There are many products in today’s marketplace promoting that their use will kill virtually every organism known to man. Many companies claim that the use of their product eliminates the need for initial cleaning. Are these claims legitimate? And do they really remove the need for initial cleaning?
These are important questions, and additional questions must be addressed in order to answer them. First, are there replicated studies to support the claims? Second, is the cost of the product justified based on need and purpose-and in light of tight budgets and evidence-based practice in EMS? And third, will the use of new products for cleaning vehicles reduce the potential for patient infections?
Cleaning EMS vehicles and equipment has always played an important role in infection prevention for both patients and care providers. However, a review of published compliance monitoring data doesn’t support that this is always accomplished.
In 2009, the U.S. Department of Health and Human services sent letters to medical facilities throughout the country stating that there would no longer be government reimbursement for healthcare-associated infections (HAIs), which means no Medicare or Medicaid reimbursement! The term HAI is new and replaced the term “hospital-
The terminology change represents a shift in focus from only hospital-acquired infections to a more broadened focus that includes EMS, ambulatory care and clinics. HAIs are defined as infections that people acquire while they are receiving treatment for another condition in a healthcare setting. Infections are considered healthcare associated if they first appear 48 hours or more after hospital admission and are not related to the admitting diagnosis or within 30 days after discharge.
Although they may not look “dirty” or necessarily be the source of infection,
a blue light reveals why high-touch objects and areas located in the
vicinity of a patient should undergo regular cleaning and disinfecting.

·····

EXERCISE GOAL - In the passage on cleaning EMS vehicles, how long after hospital admission must an infection first appear to be considered healthcare associated?

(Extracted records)
·····

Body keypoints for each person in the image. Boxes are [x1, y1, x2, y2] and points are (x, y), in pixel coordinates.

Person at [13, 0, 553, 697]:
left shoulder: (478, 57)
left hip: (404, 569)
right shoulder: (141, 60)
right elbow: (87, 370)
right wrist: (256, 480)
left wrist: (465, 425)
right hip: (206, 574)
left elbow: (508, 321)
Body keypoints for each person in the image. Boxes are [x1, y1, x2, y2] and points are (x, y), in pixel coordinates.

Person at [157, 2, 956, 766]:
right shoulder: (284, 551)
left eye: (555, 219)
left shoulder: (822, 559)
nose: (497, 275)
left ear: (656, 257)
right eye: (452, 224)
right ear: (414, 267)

·····

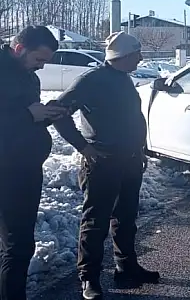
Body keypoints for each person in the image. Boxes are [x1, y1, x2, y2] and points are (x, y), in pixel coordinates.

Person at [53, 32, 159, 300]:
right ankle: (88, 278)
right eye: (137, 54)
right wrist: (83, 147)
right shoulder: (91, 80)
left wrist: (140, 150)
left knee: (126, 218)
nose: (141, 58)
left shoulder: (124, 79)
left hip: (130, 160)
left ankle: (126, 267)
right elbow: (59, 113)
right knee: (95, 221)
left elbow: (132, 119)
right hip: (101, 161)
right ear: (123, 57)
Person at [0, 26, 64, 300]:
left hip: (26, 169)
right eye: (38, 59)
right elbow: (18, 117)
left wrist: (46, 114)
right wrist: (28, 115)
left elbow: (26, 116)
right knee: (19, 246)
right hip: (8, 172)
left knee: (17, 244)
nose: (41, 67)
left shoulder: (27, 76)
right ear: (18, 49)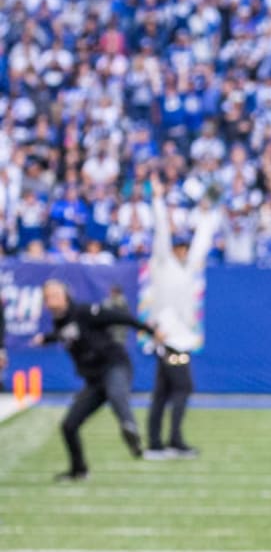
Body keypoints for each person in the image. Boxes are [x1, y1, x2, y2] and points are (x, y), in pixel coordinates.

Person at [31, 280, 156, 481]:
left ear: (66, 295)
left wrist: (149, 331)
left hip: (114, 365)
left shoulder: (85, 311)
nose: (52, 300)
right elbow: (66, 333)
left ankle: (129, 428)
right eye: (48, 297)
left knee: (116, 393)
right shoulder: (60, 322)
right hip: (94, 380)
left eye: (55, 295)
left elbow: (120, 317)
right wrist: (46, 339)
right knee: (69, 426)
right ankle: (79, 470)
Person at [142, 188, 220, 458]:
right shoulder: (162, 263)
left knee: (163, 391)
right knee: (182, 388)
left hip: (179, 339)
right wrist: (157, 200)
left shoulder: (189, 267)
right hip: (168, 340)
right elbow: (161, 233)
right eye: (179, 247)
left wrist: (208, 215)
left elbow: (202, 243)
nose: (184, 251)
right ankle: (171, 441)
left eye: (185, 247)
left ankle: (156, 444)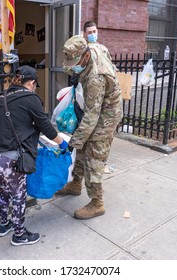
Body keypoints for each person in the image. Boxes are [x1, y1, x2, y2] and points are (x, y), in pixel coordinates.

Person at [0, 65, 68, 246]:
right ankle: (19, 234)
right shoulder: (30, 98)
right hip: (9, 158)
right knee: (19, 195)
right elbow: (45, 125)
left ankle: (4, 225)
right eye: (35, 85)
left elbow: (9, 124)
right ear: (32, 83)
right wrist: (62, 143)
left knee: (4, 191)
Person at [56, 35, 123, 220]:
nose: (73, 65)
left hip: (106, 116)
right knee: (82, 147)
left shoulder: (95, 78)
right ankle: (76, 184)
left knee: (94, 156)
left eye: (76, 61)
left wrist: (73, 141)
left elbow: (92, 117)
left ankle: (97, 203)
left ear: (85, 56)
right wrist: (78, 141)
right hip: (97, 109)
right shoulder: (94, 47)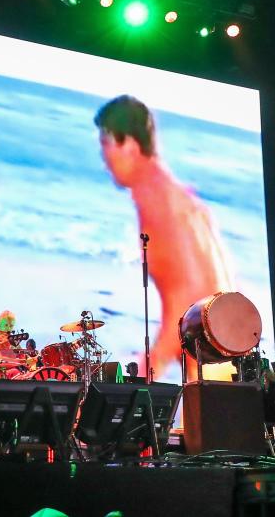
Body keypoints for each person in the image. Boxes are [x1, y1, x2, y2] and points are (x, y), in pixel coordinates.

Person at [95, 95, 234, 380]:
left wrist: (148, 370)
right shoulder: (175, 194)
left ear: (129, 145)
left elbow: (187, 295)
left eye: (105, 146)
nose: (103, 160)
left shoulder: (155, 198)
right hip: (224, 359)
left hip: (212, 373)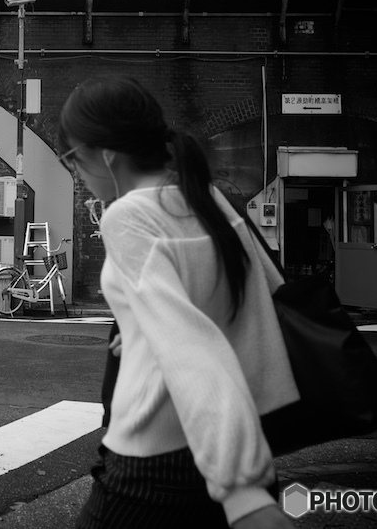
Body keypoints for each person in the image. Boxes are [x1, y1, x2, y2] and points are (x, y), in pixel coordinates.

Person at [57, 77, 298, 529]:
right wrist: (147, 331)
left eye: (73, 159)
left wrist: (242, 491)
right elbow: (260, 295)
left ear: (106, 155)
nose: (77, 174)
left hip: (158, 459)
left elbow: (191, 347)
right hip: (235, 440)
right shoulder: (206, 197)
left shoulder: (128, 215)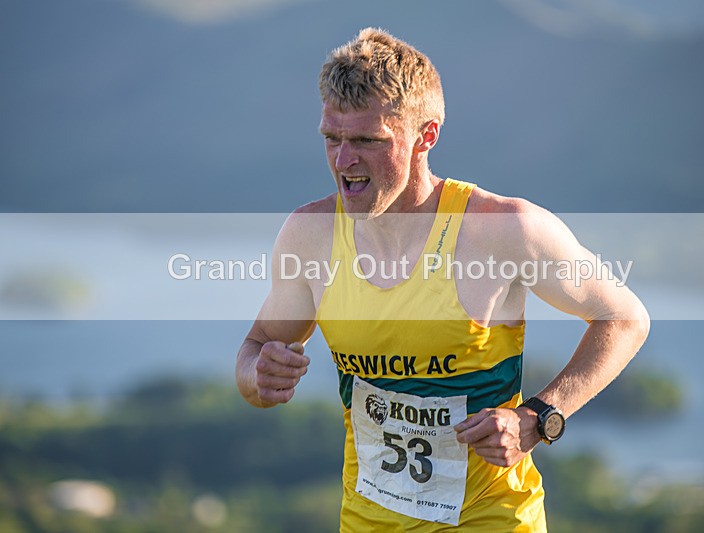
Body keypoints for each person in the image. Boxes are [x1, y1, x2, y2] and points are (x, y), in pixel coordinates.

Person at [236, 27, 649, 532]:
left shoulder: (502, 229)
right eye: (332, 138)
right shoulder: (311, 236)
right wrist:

·····

TASK ANSWER - 48 hours or more after hospital admission.